Request:
Reproduce verbatim the part of the listing below that opens with the line containing "d’une commission d’enquête" and closes with the line containing "ont pu être", including both of those lines.
────────────────────────────────────────
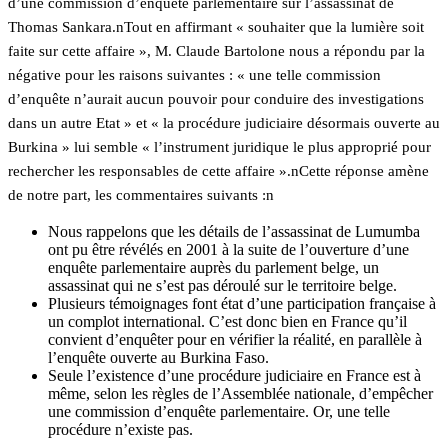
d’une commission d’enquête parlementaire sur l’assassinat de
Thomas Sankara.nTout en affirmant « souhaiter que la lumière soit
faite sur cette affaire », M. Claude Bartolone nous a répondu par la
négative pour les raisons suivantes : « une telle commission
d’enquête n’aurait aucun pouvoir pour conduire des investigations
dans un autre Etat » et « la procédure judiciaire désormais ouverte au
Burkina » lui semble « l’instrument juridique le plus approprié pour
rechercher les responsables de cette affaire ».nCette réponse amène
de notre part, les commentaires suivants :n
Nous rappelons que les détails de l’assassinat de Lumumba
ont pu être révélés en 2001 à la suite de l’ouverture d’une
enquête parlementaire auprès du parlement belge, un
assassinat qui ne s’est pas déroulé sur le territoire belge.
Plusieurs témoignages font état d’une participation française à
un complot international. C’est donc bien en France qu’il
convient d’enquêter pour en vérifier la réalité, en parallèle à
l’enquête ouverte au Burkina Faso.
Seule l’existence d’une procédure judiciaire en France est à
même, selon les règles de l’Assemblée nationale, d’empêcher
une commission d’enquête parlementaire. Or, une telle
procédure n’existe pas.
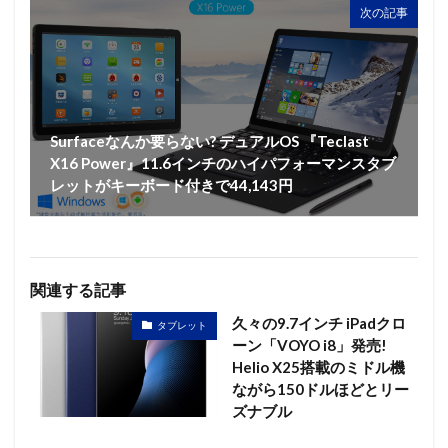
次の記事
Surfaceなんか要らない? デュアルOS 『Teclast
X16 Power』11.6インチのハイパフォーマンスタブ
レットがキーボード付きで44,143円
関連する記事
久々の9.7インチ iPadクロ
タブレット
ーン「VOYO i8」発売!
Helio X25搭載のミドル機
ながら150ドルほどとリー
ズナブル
────────────────────────────────────────
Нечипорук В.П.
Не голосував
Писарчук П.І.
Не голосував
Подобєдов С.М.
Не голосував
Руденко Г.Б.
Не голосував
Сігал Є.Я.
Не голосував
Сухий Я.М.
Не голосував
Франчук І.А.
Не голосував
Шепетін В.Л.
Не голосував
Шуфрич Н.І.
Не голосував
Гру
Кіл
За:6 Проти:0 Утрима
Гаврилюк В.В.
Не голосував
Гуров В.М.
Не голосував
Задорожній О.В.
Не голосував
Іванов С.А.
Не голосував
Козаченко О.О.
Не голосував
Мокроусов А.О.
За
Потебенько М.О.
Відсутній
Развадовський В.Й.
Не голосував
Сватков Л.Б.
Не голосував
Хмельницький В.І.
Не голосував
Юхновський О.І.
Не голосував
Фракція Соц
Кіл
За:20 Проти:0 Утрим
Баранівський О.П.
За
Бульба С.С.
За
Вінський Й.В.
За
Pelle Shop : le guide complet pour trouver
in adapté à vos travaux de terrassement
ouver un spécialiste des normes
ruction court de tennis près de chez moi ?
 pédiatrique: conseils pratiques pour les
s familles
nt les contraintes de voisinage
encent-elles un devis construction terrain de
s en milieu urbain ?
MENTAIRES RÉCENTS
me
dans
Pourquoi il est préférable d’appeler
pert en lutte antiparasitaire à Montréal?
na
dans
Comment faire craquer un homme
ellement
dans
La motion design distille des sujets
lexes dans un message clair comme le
────────────────────────────────────────
Written response:
d’une commission d’enquête parlementaire sur l’assassinat de
Thomas Sankara.nTout en affirmant « souhaiter que la lumière soit
faite sur cette affaire », M. Claude Bartolone nous a répondu par la
négative pour les raisons suivantes : « une telle commission
d’enquête n’aurait aucun pouvoir pour conduire des investigations
dans un autre Etat » et « la procédure judiciaire désormais ouverte au
Burkina » lui semble « l’instrument juridique le plus approprié pour
rechercher les responsables de cette affaire ».nCette réponse amène
de notre part, les commentaires suivants :n
Nous rappelons que les détails de l’assassinat de Lumumba
ont pu être révélés en 2001 à la suite de l’ouverture d’une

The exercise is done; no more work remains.